How Goats Offer A Path To Escaping The Poverty Trap

Thanks to the higher incidence of twinning in goats, I have witnessed my kith and kin grow wealth via a tried and tested route. It starts by rearing a few engohko (chicken, Lulogooli) and sell them during sigukuu (Christmas festivities, Lulogooli) .

They would then use the proceeds from sale of chicken to purchase two goat does. In the times of my grandfather, all that pertained growing a herd from the two goat does would be left to us, the boy child, as we herded the animals by the river bank.

Today,  I’ve seen my cousins scrape a few coins – proceeds from kurukisha kwa ndume. With the mating done with, all that’s left is a prayerful gamble. Given that the Maragoli aren’t famed for their herdsmen skills, prayer is indeed needed. This is because the weather in deep Maragoli land isn’t particularly favorable to rearing goats. Therefore a lot of beseeching Nyasaye is needed so as to get through intractable deaths of goat kids at birth and during infancy.

From Goats To Cattle

Some, mostly the ones with a healthy chicken stock, survive the deaths and are able to raise the mandatory three goats minimum needed for the next step. With three grown goats, depending on the time of the year, it is easy to raise circa Ksh. 12000- 18000.  The equivalent of 100 to 200 dollars. Enough money to purchase a good ekelori (heifer, Lulogooli).

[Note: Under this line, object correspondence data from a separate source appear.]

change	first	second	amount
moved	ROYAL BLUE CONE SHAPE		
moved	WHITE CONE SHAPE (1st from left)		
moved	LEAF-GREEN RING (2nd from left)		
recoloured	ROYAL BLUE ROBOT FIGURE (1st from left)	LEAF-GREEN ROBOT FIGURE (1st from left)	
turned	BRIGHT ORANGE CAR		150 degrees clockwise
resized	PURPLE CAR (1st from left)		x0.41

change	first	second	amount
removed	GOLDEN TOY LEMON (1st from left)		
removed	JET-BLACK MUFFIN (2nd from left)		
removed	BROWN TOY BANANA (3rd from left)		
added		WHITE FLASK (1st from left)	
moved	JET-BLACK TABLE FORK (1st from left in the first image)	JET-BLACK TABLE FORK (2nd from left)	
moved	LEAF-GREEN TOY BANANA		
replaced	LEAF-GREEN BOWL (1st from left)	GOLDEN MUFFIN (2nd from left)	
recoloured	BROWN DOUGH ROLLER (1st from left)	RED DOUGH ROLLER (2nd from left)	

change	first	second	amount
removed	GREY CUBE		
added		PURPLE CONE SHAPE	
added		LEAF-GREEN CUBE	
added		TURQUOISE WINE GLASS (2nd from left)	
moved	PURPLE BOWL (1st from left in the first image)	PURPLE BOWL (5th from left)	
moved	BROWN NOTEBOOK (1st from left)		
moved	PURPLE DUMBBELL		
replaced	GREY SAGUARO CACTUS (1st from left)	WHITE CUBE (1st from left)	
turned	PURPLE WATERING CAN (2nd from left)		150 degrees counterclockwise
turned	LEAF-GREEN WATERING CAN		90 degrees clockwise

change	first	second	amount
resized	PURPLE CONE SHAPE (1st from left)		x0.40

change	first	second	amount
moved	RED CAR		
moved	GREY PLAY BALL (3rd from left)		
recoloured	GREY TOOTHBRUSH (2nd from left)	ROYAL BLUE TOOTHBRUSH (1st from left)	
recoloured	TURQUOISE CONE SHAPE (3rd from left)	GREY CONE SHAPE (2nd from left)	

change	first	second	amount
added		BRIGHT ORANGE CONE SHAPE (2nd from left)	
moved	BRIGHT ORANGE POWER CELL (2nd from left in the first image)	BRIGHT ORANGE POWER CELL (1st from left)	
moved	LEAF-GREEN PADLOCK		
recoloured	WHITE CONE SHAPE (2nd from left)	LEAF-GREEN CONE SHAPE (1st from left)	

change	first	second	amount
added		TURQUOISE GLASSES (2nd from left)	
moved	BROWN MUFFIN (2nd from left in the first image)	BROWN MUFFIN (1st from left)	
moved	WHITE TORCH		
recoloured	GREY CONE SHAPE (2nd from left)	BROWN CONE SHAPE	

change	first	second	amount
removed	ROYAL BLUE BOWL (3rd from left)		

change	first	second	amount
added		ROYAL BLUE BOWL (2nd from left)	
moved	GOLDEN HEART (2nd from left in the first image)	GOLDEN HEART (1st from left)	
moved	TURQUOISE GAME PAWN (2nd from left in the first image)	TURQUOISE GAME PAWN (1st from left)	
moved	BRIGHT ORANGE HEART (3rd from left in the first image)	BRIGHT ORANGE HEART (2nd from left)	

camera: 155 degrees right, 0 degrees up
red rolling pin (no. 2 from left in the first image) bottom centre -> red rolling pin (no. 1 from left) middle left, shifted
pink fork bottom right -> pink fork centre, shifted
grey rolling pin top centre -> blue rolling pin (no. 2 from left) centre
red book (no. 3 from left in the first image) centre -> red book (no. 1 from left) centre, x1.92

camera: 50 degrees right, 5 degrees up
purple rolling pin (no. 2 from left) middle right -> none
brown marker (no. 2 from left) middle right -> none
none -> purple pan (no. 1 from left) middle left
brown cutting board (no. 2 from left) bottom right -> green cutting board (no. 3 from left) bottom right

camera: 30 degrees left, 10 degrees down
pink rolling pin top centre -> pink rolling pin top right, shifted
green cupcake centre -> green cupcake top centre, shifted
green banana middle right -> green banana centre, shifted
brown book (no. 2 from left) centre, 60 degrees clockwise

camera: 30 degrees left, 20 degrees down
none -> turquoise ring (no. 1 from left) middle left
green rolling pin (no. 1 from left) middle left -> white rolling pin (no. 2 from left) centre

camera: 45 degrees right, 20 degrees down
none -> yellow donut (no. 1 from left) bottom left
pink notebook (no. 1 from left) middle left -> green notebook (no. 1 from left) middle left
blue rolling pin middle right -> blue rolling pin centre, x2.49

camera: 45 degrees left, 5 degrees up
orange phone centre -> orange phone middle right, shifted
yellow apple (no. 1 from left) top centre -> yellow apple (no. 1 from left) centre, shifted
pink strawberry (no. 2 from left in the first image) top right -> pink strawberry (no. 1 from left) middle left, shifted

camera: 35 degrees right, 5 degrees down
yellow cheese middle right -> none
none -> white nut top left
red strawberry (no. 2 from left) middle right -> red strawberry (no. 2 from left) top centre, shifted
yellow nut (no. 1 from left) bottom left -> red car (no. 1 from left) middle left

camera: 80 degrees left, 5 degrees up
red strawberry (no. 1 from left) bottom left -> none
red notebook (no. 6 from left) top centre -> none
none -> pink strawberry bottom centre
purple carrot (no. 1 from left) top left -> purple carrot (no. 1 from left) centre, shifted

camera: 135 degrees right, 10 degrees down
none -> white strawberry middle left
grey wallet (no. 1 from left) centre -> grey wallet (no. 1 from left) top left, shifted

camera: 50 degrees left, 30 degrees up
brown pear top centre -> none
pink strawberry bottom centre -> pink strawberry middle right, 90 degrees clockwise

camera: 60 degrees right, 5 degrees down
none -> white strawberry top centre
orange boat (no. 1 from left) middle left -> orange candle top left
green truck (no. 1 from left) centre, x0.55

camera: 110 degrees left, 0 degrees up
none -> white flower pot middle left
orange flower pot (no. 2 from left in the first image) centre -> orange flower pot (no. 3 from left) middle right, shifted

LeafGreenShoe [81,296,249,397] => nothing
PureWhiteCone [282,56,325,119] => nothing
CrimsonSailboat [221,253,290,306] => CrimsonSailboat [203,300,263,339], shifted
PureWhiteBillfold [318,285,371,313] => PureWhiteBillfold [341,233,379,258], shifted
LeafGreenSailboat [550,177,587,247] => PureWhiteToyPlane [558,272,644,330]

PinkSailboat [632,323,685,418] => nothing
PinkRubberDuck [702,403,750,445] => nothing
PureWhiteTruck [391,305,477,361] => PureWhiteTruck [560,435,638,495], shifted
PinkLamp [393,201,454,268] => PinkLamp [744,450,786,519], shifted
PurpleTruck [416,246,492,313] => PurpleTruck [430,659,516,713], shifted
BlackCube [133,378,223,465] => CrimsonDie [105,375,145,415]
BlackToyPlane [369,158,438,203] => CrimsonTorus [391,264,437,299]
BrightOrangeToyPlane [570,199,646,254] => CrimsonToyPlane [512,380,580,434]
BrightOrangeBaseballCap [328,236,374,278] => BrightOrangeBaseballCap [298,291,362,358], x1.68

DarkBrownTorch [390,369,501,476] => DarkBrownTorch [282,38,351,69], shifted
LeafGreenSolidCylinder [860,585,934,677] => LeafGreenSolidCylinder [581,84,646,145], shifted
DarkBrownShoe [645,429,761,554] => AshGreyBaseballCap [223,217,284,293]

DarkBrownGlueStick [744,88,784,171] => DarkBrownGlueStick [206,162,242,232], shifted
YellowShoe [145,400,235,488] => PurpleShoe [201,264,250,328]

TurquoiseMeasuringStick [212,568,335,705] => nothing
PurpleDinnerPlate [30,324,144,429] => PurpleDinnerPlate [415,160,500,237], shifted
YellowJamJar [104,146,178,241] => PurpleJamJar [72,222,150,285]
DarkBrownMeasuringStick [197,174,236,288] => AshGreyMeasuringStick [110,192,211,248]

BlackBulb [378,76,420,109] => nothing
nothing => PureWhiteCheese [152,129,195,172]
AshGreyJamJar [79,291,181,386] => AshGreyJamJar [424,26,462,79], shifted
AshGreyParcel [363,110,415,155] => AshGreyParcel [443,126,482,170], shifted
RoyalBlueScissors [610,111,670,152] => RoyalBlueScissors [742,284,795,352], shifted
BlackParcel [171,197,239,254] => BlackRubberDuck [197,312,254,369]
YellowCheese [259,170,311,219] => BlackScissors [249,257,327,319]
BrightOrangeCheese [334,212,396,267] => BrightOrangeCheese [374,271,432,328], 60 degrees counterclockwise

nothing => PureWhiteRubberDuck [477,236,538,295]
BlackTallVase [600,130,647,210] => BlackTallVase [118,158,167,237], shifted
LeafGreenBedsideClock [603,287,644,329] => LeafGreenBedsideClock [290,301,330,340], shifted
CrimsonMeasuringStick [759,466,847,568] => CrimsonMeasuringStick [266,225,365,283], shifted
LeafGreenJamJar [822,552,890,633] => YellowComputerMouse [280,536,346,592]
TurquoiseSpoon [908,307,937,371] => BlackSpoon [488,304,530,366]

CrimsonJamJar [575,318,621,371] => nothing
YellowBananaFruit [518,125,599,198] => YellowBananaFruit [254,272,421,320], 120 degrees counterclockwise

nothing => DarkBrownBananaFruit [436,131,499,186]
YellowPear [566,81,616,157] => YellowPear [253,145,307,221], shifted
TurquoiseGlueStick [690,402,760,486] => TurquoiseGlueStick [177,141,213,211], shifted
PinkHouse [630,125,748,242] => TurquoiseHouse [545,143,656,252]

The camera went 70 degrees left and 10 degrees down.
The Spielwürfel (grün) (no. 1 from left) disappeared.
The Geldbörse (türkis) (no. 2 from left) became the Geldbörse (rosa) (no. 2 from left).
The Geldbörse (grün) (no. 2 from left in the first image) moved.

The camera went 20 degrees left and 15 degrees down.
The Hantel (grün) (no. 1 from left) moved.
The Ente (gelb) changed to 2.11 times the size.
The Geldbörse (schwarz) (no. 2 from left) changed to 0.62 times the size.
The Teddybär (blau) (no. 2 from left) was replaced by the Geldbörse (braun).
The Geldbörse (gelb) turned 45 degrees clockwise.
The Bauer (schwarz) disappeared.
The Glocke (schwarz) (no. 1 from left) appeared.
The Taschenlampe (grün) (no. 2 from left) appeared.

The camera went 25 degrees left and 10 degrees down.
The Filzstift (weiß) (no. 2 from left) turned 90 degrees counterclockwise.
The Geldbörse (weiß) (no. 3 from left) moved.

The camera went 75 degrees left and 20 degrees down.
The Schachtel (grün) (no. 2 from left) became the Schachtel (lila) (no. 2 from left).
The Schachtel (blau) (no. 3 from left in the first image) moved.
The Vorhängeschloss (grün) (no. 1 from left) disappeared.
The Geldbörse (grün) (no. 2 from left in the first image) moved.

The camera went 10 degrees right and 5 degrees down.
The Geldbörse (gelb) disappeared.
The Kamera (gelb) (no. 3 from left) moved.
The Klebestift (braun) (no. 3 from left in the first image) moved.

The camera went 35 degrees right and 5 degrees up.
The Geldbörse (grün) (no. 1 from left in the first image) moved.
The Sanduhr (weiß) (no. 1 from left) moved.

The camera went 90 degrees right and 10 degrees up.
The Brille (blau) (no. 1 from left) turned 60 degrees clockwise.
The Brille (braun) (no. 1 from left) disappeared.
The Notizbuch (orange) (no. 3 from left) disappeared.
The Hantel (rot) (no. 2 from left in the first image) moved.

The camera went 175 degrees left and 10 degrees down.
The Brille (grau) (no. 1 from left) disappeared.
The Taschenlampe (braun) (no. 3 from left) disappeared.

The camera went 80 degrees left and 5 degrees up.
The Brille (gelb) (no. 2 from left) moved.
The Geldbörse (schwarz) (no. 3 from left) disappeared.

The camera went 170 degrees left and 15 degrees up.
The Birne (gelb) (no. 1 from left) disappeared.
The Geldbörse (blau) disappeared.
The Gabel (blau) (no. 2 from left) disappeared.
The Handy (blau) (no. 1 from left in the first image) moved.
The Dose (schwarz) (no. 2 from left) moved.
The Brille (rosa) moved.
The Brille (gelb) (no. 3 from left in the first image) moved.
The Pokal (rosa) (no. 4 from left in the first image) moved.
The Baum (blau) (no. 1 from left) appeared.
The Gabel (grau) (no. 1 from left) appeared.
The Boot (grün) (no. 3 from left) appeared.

Most however never get to owning a heifer. This is because they soon run out of chicken – essentially seed capital to enable them to try out this dance year in and out. Their fate is alike Arsene Wenger’s Arsenal. A draining story of flash on the pan hope that is followed by long periods of bust and the ever shifting mirage of “next time”. After several cycles of hope and burn, most villagers seeking to escape poverty have only a solitary imburi to show for their efforts.  

Often it will be a doe that doesn’t ‘catch’ pregnancy. Morever, their wealth will have been reduced to a feeble stock of chicken that get wiped out with every cycle of perennial bird disease epidemics that today sweep ever so often through Mulogoli’s land.


More Maragoli Proverbs and Sayings


Of Luck Wealth and Health

My mother laments this fate of vadaka , captured in this Maragoli proverb. In her wisdom, she contends that it has nothing to do with a curse. Rather, it has everything to do with luck. Better being unlucky than being cursed, she offers, for luck can change. I take it that she talks of the kind of luck that now economics gurus accuse of for making some people extremely wealthy.

That kind of luck that one Barack Obama is accused of dangerously being obsessed with. Ever so loudly and much to the chagrin of market fundamentalists, the son of Kogelo keeps insisting that luck made him win the presidency of the United States of America. Worse, luck is what makes successful people successful.

It’s possibly also the type of luck that when it deserts us, makes our loved suffer form cancer given the findings of a research by John Hopkins researchers. In this study, up to two thirds of cancer is attributed to unlucky events occurring during normal cycles of cell division.

Away from the explained, we have to wonder to about the significance of luck in the Maragoli proverb imburi yu mudaka. Why would luck desert the poor man? Desert him even in a situation, like twinning in goats, where nature has reduced the odds of getting lucky to almost half ?

Amalongo ne Uvugasu – Is Twinning A Good Omen?

You see, in sections of the descendants of Mulogoli, the goat was never a particularly favorite animal. Often goats were only slaughtered and its meat consumed as part of ritualistic cleansing — like in the event of a murder.

Given this cultural significance of the goat, you have to wonder of the implications of a poor man’s goat twinning. Would such a happenstance erase the bad luck and bring forth good tidings?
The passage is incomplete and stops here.